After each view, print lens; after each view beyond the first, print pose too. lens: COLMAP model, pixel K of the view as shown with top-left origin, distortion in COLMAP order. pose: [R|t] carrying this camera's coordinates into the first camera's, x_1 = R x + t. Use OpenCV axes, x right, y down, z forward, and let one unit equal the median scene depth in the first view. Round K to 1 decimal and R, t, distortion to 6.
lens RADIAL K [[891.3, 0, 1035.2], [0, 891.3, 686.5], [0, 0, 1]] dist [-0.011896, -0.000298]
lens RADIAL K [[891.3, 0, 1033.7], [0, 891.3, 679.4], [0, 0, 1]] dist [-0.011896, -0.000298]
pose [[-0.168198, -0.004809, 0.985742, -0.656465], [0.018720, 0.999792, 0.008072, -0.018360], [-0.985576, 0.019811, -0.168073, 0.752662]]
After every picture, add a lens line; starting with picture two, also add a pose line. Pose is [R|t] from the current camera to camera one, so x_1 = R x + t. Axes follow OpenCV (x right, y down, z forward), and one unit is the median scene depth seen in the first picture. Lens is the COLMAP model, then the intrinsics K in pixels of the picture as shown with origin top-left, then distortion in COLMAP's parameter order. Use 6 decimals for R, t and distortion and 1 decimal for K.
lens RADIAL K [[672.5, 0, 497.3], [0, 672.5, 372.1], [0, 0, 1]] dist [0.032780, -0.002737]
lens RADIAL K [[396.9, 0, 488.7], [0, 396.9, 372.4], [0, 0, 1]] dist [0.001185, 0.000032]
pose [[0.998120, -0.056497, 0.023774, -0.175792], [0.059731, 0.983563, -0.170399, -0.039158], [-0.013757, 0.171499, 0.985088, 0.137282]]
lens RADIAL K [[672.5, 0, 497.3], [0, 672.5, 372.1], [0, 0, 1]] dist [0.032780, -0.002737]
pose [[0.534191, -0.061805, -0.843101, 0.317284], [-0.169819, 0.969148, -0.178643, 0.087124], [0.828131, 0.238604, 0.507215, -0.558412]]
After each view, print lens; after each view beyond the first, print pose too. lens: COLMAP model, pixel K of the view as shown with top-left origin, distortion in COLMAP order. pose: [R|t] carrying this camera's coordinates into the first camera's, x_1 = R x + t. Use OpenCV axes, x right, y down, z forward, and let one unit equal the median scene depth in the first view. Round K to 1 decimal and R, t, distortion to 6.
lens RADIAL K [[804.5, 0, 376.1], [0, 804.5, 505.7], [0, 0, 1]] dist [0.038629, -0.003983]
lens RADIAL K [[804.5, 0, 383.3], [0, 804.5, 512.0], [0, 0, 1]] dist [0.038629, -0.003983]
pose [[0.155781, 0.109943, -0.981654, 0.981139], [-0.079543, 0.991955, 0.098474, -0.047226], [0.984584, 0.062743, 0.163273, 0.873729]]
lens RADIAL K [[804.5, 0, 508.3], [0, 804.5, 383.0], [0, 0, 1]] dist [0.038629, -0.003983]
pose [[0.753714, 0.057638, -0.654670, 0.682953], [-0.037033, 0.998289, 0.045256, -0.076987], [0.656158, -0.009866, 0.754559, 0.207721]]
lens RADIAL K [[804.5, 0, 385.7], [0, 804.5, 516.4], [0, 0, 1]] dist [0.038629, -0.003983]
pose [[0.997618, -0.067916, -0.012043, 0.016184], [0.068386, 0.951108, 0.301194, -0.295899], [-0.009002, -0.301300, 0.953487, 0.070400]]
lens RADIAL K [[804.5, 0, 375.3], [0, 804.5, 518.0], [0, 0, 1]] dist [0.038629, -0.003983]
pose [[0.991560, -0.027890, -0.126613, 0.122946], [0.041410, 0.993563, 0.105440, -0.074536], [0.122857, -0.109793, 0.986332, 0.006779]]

• **What is needed**:
Please reproduce every row above, unchanged and in the same order.

• **Written solution**:
After each view, print lens; after each view beyond the first, print pose too. lens: COLMAP model, pixel K of the view as shown with top-left origin, distortion in COLMAP order. pose: [R|t] carrying this camera's coordinates into the first camera's, x_1 = R x + t. Use OpenCV axes, x right, y down, z forward, and let one unit equal the median scene depth in the first view. Round K to 1 decimal and R, t, distortion to 6.
lens RADIAL K [[891.3, 0, 1035.2], [0, 891.3, 686.5], [0, 0, 1]] dist [-0.011896, -0.000298]
lens RADIAL K [[891.3, 0, 1033.7], [0, 891.3, 679.4], [0, 0, 1]] dist [-0.011896, -0.000298]
pose [[-0.168198, -0.004809, 0.985742, -0.656465], [0.018720, 0.999792, 0.008072, -0.018360], [-0.985576, 0.019811, -0.168073, 0.752662]]
After every picture, add a lens line; starting with picture two, also add a pose line. Pose is [R|t] from the current camera to camera one, so x_1 = R x + t. Axes follow OpenCV (x right, y down, z forward), and one unit is the median scene depth seen in the first picture. Lens is the COLMAP model, then the intrinsics K in pixels of the picture as shown with origin top-left, then distortion in COLMAP's parameter order. Use 6 decimals for R, t and distortion and 1 decimal for K.
lens RADIAL K [[672.5, 0, 497.3], [0, 672.5, 372.1], [0, 0, 1]] dist [0.032780, -0.002737]
lens RADIAL K [[396.9, 0, 488.7], [0, 396.9, 372.4], [0, 0, 1]] dist [0.001185, 0.000032]
pose [[0.998120, -0.056497, 0.023774, -0.175792], [0.059731, 0.983563, -0.170399, -0.039158], [-0.013757, 0.171499, 0.985088, 0.137282]]
lens RADIAL K [[672.5, 0, 497.3], [0, 672.5, 372.1], [0, 0, 1]] dist [0.032780, -0.002737]
pose [[0.534191, -0.061805, -0.843101, 0.317284], [-0.169819, 0.969148, -0.178643, 0.087124], [0.828131, 0.238604, 0.507215, -0.558412]]
After each view, print lens; after each view beyond the first, print pose too. lens: COLMAP model, pixel K of the view as shown with top-left origin, distortion in COLMAP order. pose: [R|t] carrying this camera's coordinates into the first camera's, x_1 = R x + t. Use OpenCV axes, x right, y down, z forward, and let one unit equal the median scene depth in the first view. Round K to 1 decimal and R, t, distortion to 6.
lens RADIAL K [[804.5, 0, 376.1], [0, 804.5, 505.7], [0, 0, 1]] dist [0.038629, -0.003983]
lens RADIAL K [[804.5, 0, 383.3], [0, 804.5, 512.0], [0, 0, 1]] dist [0.038629, -0.003983]
pose [[0.155781, 0.109943, -0.981654, 0.981139], [-0.079543, 0.991955, 0.098474, -0.047226], [0.984584, 0.062743, 0.163273, 0.873729]]
lens RADIAL K [[804.5, 0, 508.3], [0, 804.5, 383.0], [0, 0, 1]] dist [0.038629, -0.003983]
pose [[0.753714, 0.057638, -0.654670, 0.682953], [-0.037033, 0.998289, 0.045256, -0.076987], [0.656158, -0.009866, 0.754559, 0.207721]]
lens RADIAL K [[804.5, 0, 385.7], [0, 804.5, 516.4], [0, 0, 1]] dist [0.038629, -0.003983]
pose [[0.997618, -0.067916, -0.012043, 0.016184], [0.068386, 0.951108, 0.301194, -0.295899], [-0.009002, -0.301300, 0.953487, 0.070400]]
lens RADIAL K [[804.5, 0, 375.3], [0, 804.5, 518.0], [0, 0, 1]] dist [0.038629, -0.003983]
pose [[0.991560, -0.027890, -0.126613, 0.122946], [0.041410, 0.993563, 0.105440, -0.074536], [0.122857, -0.109793, 0.986332, 0.006779]]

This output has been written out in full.